Tuesday, April 25, 2006

My idea of a real man

On the phone last night with T, and we were talking about men, relationships, what we are attracted to, stuff like that. So I was telling her about being attracted to men with dominant personalities. I have always been a submissive female to any male in my life. Maybe because I was raised by my dad I learned from a young age that a woman should respect her man. I can be very assertive when pushed, but when it comes to someone I am attracted to, or in a relationship with, I tend to bow to their needs. Before I recognized this about myself I ended up with men who were dominant in negative ways, men that hit and control. I was fulfilling one need, but missing out on so much more. Then I went into a relationship where the man was very kind and considerate, but I did not respect him as a man. I found myself not being sexually attracted to him because I did not feel that he could defend my honor in a dark ally.
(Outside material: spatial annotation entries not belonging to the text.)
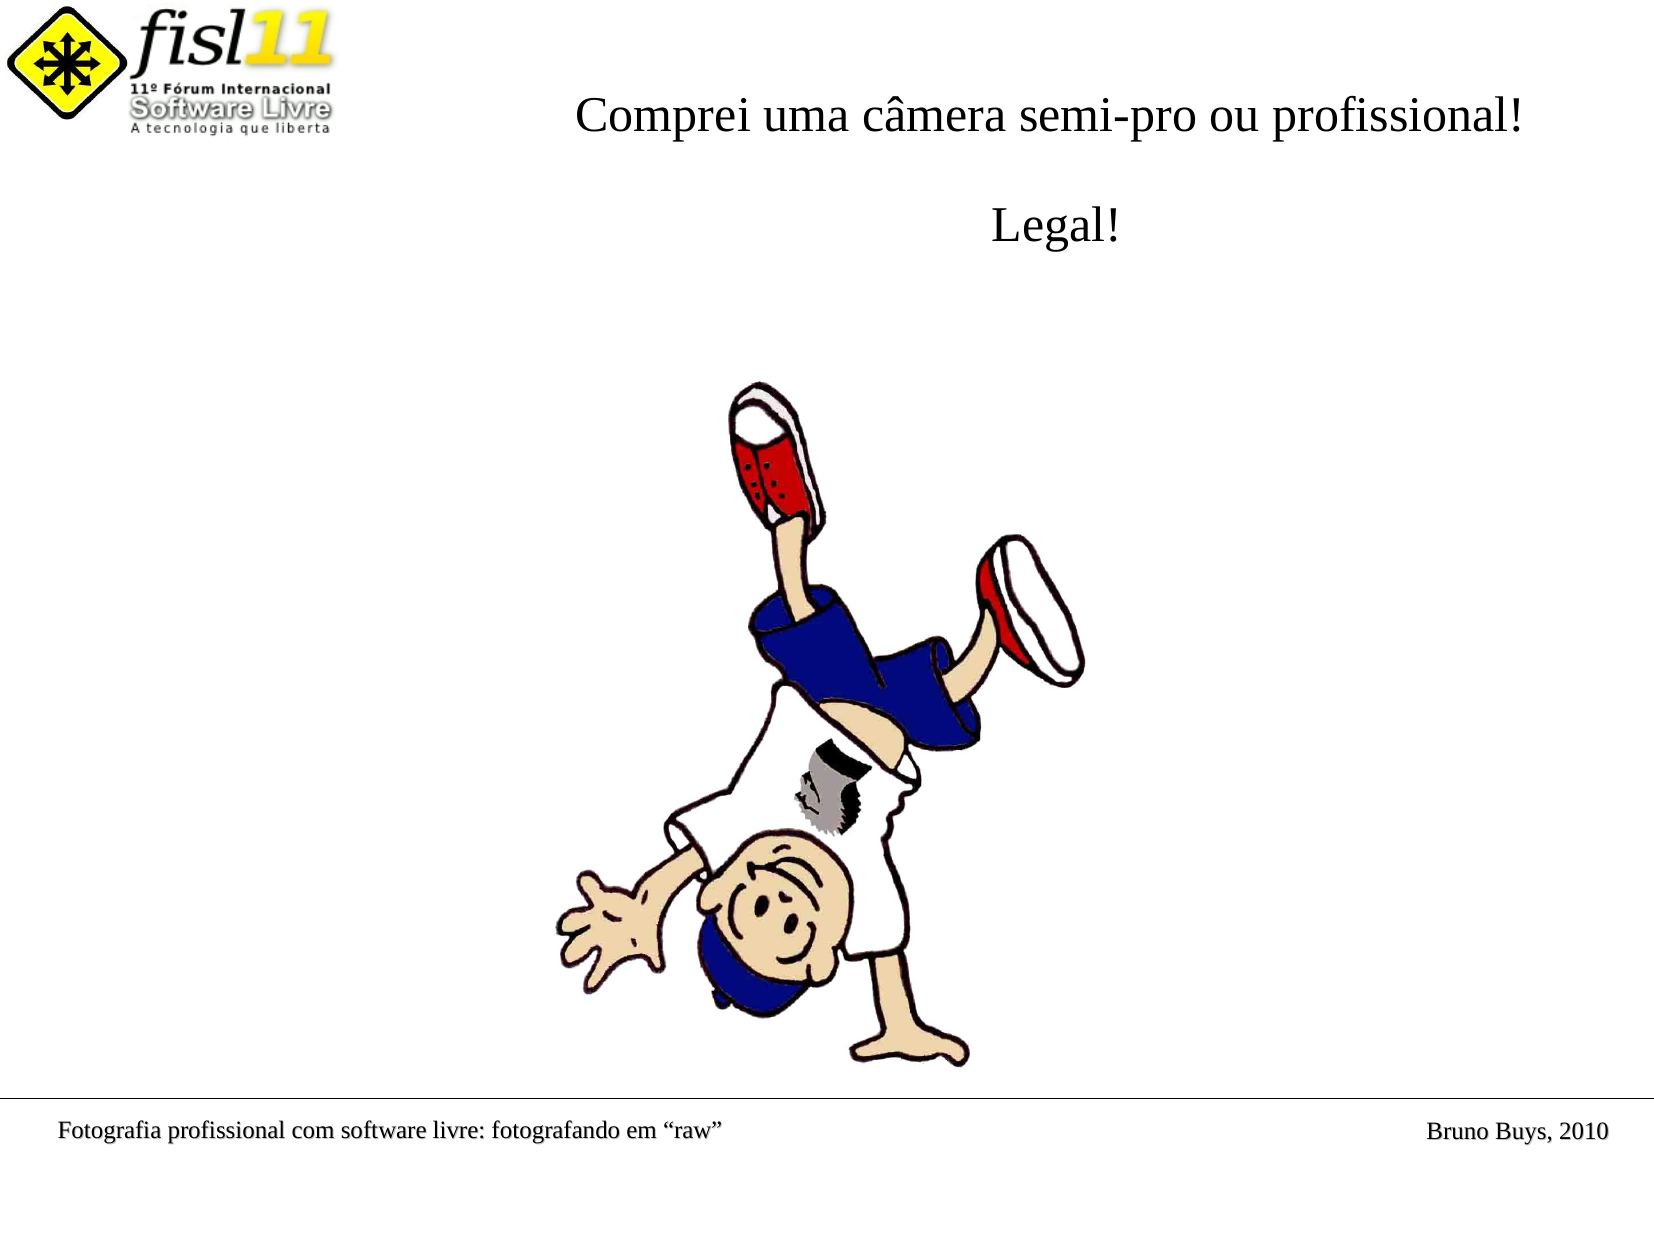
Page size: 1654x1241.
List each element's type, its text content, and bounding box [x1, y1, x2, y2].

text_box Fotografia profissional com software livre: fotografando em “raw” [42, 1108, 739, 1152]
text_box Comprei uma câmera semi-pro ou profissional! Legal! [561, 79, 1554, 260]
text_box Bruno Buys, 2010 [1411, 1110, 1625, 1153]
picture [549, 354, 1111, 1093]
picture [5, 3, 343, 148]
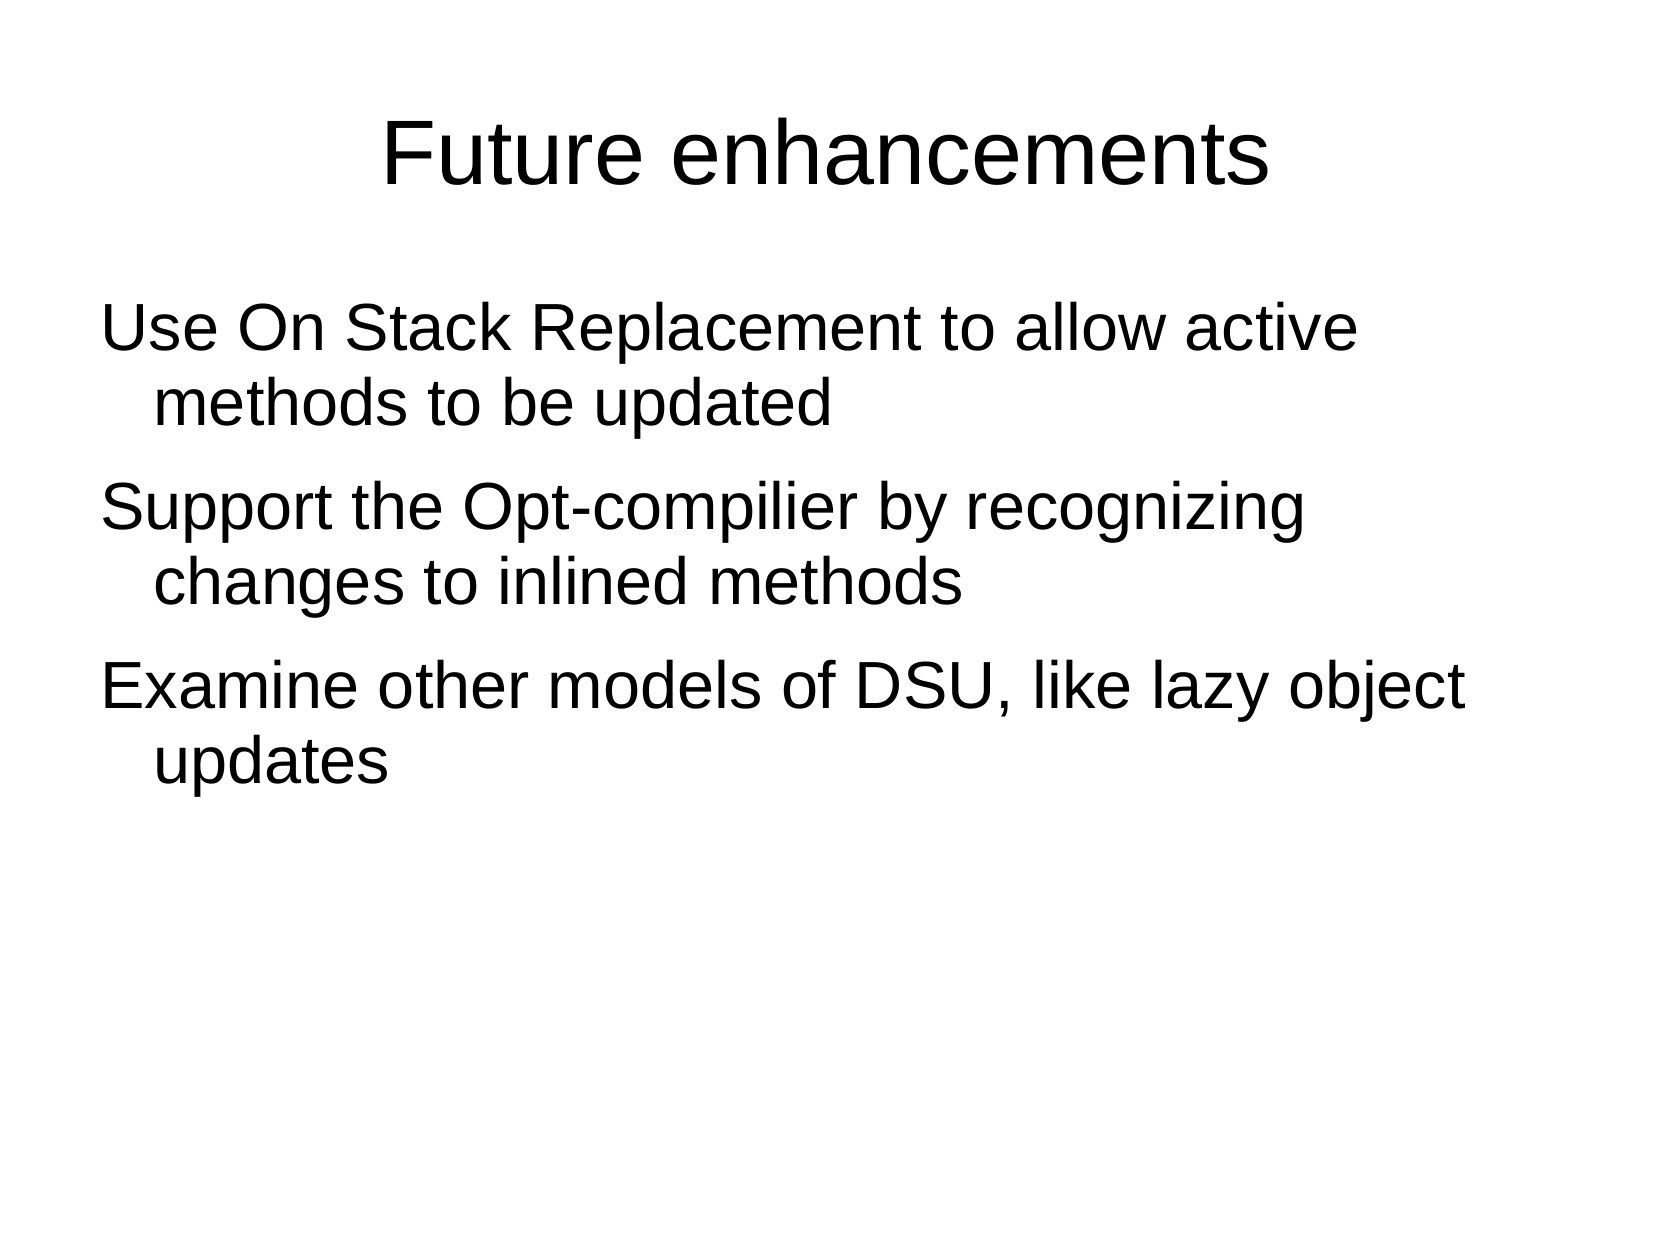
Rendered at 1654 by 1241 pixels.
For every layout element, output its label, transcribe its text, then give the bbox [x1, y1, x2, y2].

list Use On Stack Replacement to allow active methods to be updated Support the Opt-compilier by recognizing changes to inlined methods Examine other models of DSU, like lazy object updates [82, 290, 1571, 1094]
title Future enhancements [82, 49, 1571, 257]
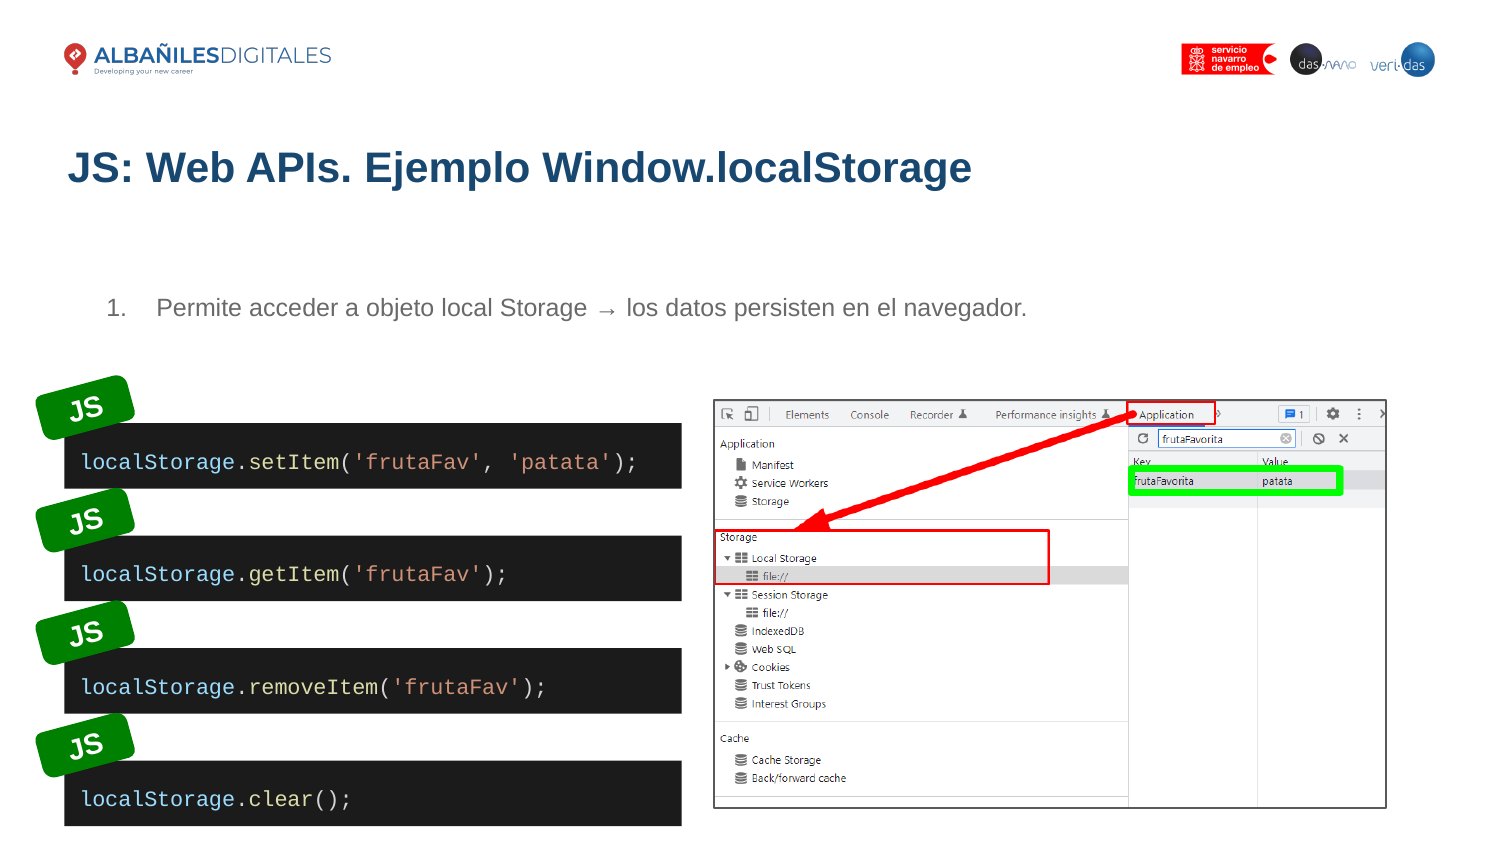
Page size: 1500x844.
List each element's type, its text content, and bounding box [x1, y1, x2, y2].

text_box JS [35, 487, 135, 553]
text_box JS [35, 375, 135, 440]
text_box localStorage.removeItem('frutaFav'); [64, 648, 682, 714]
picture [1290, 43, 1356, 75]
text_box JS [35, 712, 135, 778]
text_box localStorage.setItem('frutaFav', 'patata'); [64, 423, 682, 489]
picture [714, 400, 1386, 807]
picture [64, 43, 332, 75]
text_box JS [35, 600, 135, 665]
text_box localStorage.clear(); [64, 760, 682, 827]
text_box JS: Web APIs. Ejemplo Window.localStorage [67, 129, 1169, 191]
text_box Permite acceder a objeto local Storage → los datos persisten en el navegador. [66, 271, 1326, 337]
picture [1370, 42, 1435, 77]
text_box localStorage.getItem('frutaFav'); [64, 535, 682, 602]
picture [1181, 43, 1277, 75]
I am just not attracted to "nice guys". Don't get me wrong though, I don't want to date a guy that is an asshole, I want a true Dominant man. I heard a phrase the other day in a movie that really summed things up for me, "A slave is really a master in disguise." I think that is so true. The pleasure of the Dom is in the pleasure of the Sub wanting to submit to them.

In all honesty, that is what attracted me to Cabana Boy. I thought that he would be dominant in a relationship and caring enough to be someone I could truly submit to. While he has some dominant behaviors, he is not truly a Dom. He lacks the loving kindness required to allow a woman to truly submit herself to him. I think the trust involved is tremendous. In order to submit completely, one has to trust that one will be cared for in all situations. That is what I want, need, am looking for, and have yet to find. I don't even know where or how to look. To find someone online seems scary. I am not looking for someone to punish or humiliate me. I am looking for someone that will truly appriciate my pleasure in pleasing him, someone that wants to care for and protect me. It seems impossible to find, but I am going to keep looking.

1 comment:

Anonymous said...

A Manly Man is always going to win over a sensitive boy. Who doesn't want to feel big rough working hands on their skin? Metrosexuals are great to go shopping with, but there is something about knowing my man will never use my grooming products that turns me on. If I wanted to share unisex clothes, hair products, and scented lotions while both of us cry over a chick flick I'd be a lesbian. Groan my name, smack my arse, boss me around in the bedroom, and smell like a man...BUT...NEVER ask "is this o.k.", "am I doing it right", or "do you want to talk about it"! LMAO!